She's pretty bad for biting my feet when I stand up too, so hopefully this'll help with that like it did for you!


----------



## threefsh (Apr 25, 2011)

Physical punishment (smacking, poking, etc.) is a terrible idea for training a puppy. We went over to my hubby's grandmother's house for thanksgiving & one of his cousins brought their 5 month old puppy. Every time the dog got riled up and nippy the cousin would smack or kick the puppy. The puppy of course had no idea what was happening, so the biting continued. Needless to say, we weren't there for very long. 

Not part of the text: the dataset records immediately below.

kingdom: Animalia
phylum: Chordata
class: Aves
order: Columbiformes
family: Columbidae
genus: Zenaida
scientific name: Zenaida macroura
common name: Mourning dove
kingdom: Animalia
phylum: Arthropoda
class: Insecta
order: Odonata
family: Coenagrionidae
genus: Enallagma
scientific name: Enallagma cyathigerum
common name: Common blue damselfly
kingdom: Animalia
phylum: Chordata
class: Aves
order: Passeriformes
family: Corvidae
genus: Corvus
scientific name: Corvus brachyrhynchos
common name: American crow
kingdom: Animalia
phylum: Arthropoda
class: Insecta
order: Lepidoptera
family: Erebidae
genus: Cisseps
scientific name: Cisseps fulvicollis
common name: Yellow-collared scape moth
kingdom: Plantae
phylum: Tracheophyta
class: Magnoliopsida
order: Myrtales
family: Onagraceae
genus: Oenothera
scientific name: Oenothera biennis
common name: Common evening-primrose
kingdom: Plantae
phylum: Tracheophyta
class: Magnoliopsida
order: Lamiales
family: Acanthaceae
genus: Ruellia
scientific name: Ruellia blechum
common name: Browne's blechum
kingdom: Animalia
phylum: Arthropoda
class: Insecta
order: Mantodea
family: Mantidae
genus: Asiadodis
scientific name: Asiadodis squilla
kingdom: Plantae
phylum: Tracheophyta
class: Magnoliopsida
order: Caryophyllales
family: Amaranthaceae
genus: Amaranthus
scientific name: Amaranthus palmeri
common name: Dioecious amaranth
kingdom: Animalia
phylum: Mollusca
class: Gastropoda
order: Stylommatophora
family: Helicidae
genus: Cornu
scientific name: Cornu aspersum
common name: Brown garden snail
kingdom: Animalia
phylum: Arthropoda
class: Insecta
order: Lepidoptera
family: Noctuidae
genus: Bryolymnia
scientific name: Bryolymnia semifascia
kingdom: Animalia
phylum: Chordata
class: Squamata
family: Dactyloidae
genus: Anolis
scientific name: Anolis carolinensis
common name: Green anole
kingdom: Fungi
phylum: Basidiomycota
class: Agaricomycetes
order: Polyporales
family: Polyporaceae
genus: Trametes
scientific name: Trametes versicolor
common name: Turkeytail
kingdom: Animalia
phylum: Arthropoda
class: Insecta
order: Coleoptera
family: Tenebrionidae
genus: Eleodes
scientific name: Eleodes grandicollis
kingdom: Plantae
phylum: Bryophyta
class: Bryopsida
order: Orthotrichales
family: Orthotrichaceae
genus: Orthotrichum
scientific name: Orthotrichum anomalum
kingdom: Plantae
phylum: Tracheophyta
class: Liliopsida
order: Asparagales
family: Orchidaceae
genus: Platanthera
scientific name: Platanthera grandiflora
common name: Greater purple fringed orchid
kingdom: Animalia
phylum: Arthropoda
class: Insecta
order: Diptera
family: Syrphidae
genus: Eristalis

If your pup is being nippy, try shoving a soft toy in her mouth & playing some tug-o-war. This always helped us when Riley was having her sharky moments.


----------



## Claire (May 21, 2012)

I would never dream of smacking her and I don't believe I'm hurting her when I do the 'touch' - but I do see your point. I'm going to just adapt depending on how well she takes to any methods I try - the 'biting' back for nipping behaviour seemed to work at first but as she's becoming older and braver, it seems to just be challenging her and turning it into a game. Putting toys in her mouth doesn't work anymore either - I think she's bored of the toys we have, I'll need to invest in some more! 
Also as of today I've started just leaving the room when she bites. Seems to be getting through to her at last.
There are so many different opinions and ideas out there, it's just hard to know what is ultimately best for her, that's all I want.


----------



## Phoebejane (May 10, 2012)

Hey Claire..

I know it's so confusing on what to do during the puppy nipping stage and honestly it doesn't take days to notice improvement it takes weeks and months lol 
Find what you think is best and stick to it so it is consistent.. Harry nipped until he was about 20 weeks It's a slow process but one day you will think to yourself "ooohh I have no teeth marks on my hands"


----------



## GarysApollo (Nov 27, 2012)

My boy stoped at 4 to 5 months. We would give him a toy when he started and if that didnt work we would walk away and not pay attention to him for a couple minutes. Because he wanted us around every second he cought on very quickly that when he started we would walk away.They get much better.


----------



## Claire (May 21, 2012)

Thanks. So far I think I'm noticing an improvement after a couple of days of leaving the room when she bites - both skin and clothes. It does depend on her mood a bit, but she is showing more restraint.


----------



## roxy2011 (May 21, 2012)

roxy was pretty good i gave her nyla bones and a blanket and if she bit me i very gently bit her ear back ... i know that sounds odd but shes been fine ever since !!!


----------